If you’re a business owner, did you know that your employees’ safety is your responsibility? That’s right, if anything happens to one of your workers, it falls under your duty of care. Many entrepreneurs or CEO neglect this simple business premise. For many, an accident is highly unlikely, and we rarely give it a second thought. For others, who work in a construction, factory or warehouse environment, it’s a very real concern. Whatever your business, you ought to take steps to improve the safety and hazard awareness.
Clearly mark and label hazards – At work, it’s very easy to miss potential hazards. We’re chatting with colleagues or thinking about that big presentation. It’s all too easy to miss a raised step or a faulty connection. If there is a hazard, even temporary, make sure it’s clearly defined and labeled. This is especially important in risky environments. For example, if your company uses hazardous chemicals or electricity, hazard marking is essential.
Training – Most workplace injuries and accidents are avoided through responsible training. From the minute your employees start working for you, ensure they receive proper training. They should understand the fire exit procedure and the evacuation methods. If they are using particular equipment or vehicles, they should be fully trained to do so. We also recommend providing first aid training for employees.

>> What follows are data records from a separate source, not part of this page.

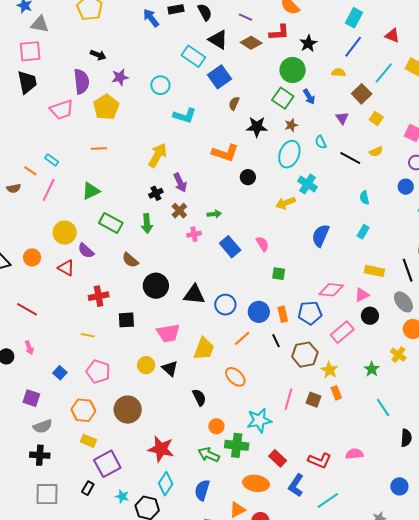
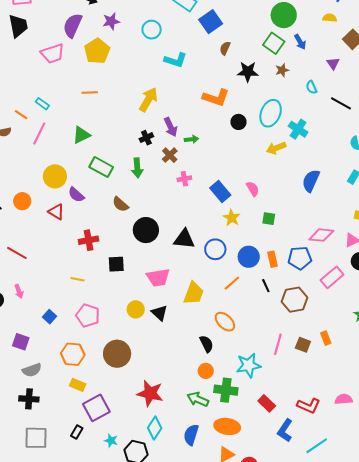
purple semicircle: (81, 81) -> (73, 25), turned -150
cyan ellipse: (289, 154) -> (271, 113), moved
green arrow: (214, 214) -> (191, 139), moved
yellow star: (329, 370) -> (232, 218), moved
black semicircle: (199, 397) -> (207, 344), moved
orange ellipse: (256, 483) -> (227, 426), moved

Correct clothing, tools, and equipment – Every job has different demands. Whatever they are, make sure your workers have the proper tools and equipment to do their job safely. It could be as simple as protective goggles or gloves for factory workers. If you work with chemicals, you’ll need cleanup kits too. You should know the difference between hazchem vs. oil/fuel spill kits and keep them close by. Your employees need to feel safe and execute their roles with the right tools and equipment. Make sure you provide them.
Encourage hazard reporting – One of the biggest challenges is getting workers to report hazards. It’s your job, as a business owner, to encourage this process. We’ve seen a number of businesses offer rewards and bonuses for active hazard perception. It’s a good way of making sure your employees are working with you to improve safety.
Communication – The communication between you and your employees is vital. Not only concerning safety, but in other areas too. Good communication allows workers the confidence to express their worries and ideas. They are the ones out there working every day. What do they think could be done to improve safety? What do they think would help them do their job better. Encourage an environment of communication and find out! Make sure they are comfortable coming to you with questions.
Safety audit – Finally, it’s always worth bringing in the experts. By looking to have a health and safety audit done on your workplace, you can be confident that you are complying with the regulations without worrying about enforcement action. As a business owner or a worker, you are often too close to the business to see the weak points. An independent professional will help you identify the gaps and leaks in your safety. They’ll help you meet regulations and advise the best course of action and help you make changes.
Safety should be your number one concern at work. Follow this advice and make sure you and your business is safe and secure.